Il approuvait la condamnation du roi, les décrets les plus violents, le culte de l’Être Suprême. Bouvard préférait celui de la Nature. Il aurait salué avec plaisir l’image d’une grosse femme, versant de ses mamelles à ses adorateurs, non pas de l’eau, mais du chambertin.
Pour avoir plus de faits à l’appui de leurs arguments, ils se procurèrent d’autres ouvrages, Montgaillard, Prudhomme, Gallois, Lacretelle, etc.; et les contradictions de ces livres ne les embarrassaient nullement. Chacun y prenait ce qui pouvait défendre sa cause.
Ainsi, Bouvard ne doutait pas que Danton eût accepté cent mille écus pour faire des motions qui perdraient la République,—et, selon Pécuchet, Vergniaud aurait demandé six mille francs par mois.
«Jamais de la vie! Explique-moi plutôt pourquoi la sœur de Robespierre avait une pension de Louis XVIII?
—Pas du tout! c’était de Bonaparte, et puisque tu le prends comme ça, quel est le personnage qui, peu de temps avant la mort d’Égalité, eut avec lui une conférence secrète? Je veux qu’on réimprime, dans les mémoires de la Campan, les paragraphes supprimés! Le décès du dauphin me paraît louche. La poudrière de Grenelle, en sautant, tua deux mille personnes! Cause inconnue, dit-on, quelle bêtise!» car Pécuchet n’était pas loin de la connaître, et rejetait tous les crimes sur les manœuvres des aristocrates, l’or de l’étranger.
Dans l’esprit de Bouvard, «montez au ciel, fils de saint Louis!» les vierges de Verdun et les culottes en peau humaine étaient indiscutables. Il acceptait les listes de Prudhomme, un million de victimes tout juste.
Mais la Loire, rouge de sang depuis Saumur jusqu’à Nantes, dans une longueur de dix-huit lieues, le fit songer.
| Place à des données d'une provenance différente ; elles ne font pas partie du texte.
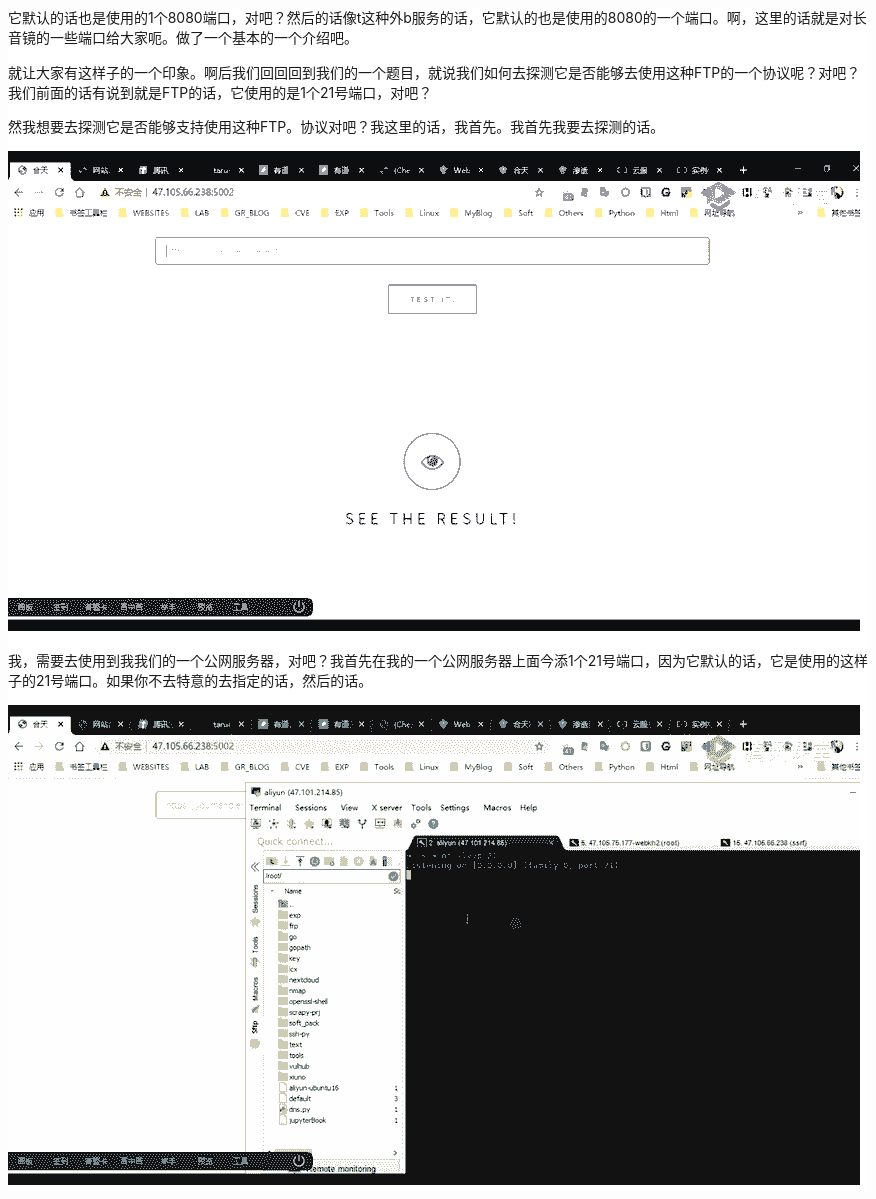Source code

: 它默认的话也是使用的1个8080端口，对吧？然后的话像t这种外b服务的话，它默认的也是使用的8080的一个端口。啊，这里的话就是对长音镜的一些端口给大家呃。做了一个基本的一个介绍吧。

就让大家有这样子的一个印象。啊后我们回回回到我们的一个题目，就说我们如何去探测它是否能够去使用这种FTP的一个协议呢？对吧？我们前面的话有说到就是FTP的话，它使用的是1个21号端口，对吧？

然我想要去探测它是否能够支持使用这种FTP。协议对吧？我这里的话，我首先。我首先我要去探测的话。

![](img/bb2868721acf3cb84984bb0920c759ed_55.png)

我，需要去使用到我我们的一个公网服务器，对吧？我首先在我的一个公网服务器上面今添1个21号端口，因为它默认的话，它是使用的这样子的21号端口。如果你不去特意的去指定的话，然后的话。



![](img/bb2868721acf3cb84984bb0920c759ed_57.png)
Pécuchet également conçut des doutes, et ils prirent en méfiance les historiens.
La Révolution est, pour les uns, un événement satanique. D’autres la proclament une exception sublime. Les vaincus de chaque côté, naturellement, sont des martyrs.
Thierry démontre, à propos des Barbares, combien il est sot de rechercher si tel prince fut bon ou fut mauvais. Pourquoi ne pas suivre cette méthode dans l’examen des époques plus récentes? Mais l’histoire doit venger la morale; on est reconnaissant à Tacite d’avoir déchiré Tibère. Après tout, que la reine ait eu des amants, que Dumouriez dès Valmy se proposât de trahir, en prairial que ce soit la Montagne ou la Gironde qui ait commencé, et en thermidor les Jacobins ou la Plaine, qu’importe au développement de la Révolution, dont les origines sont profondes et les résultats incalculables?
Donc, elle devait s’accomplir, être ce qu’elle fut, mais supposez la fuite du roi sans entrave, Robespierre s’échappant, ou Bonaparte assassiné,—hasards qui dépendaient d’un aubergiste moins scrupuleux, d’une porte ouverte, d’une sentinelle endormie,—et le train du monde changeait.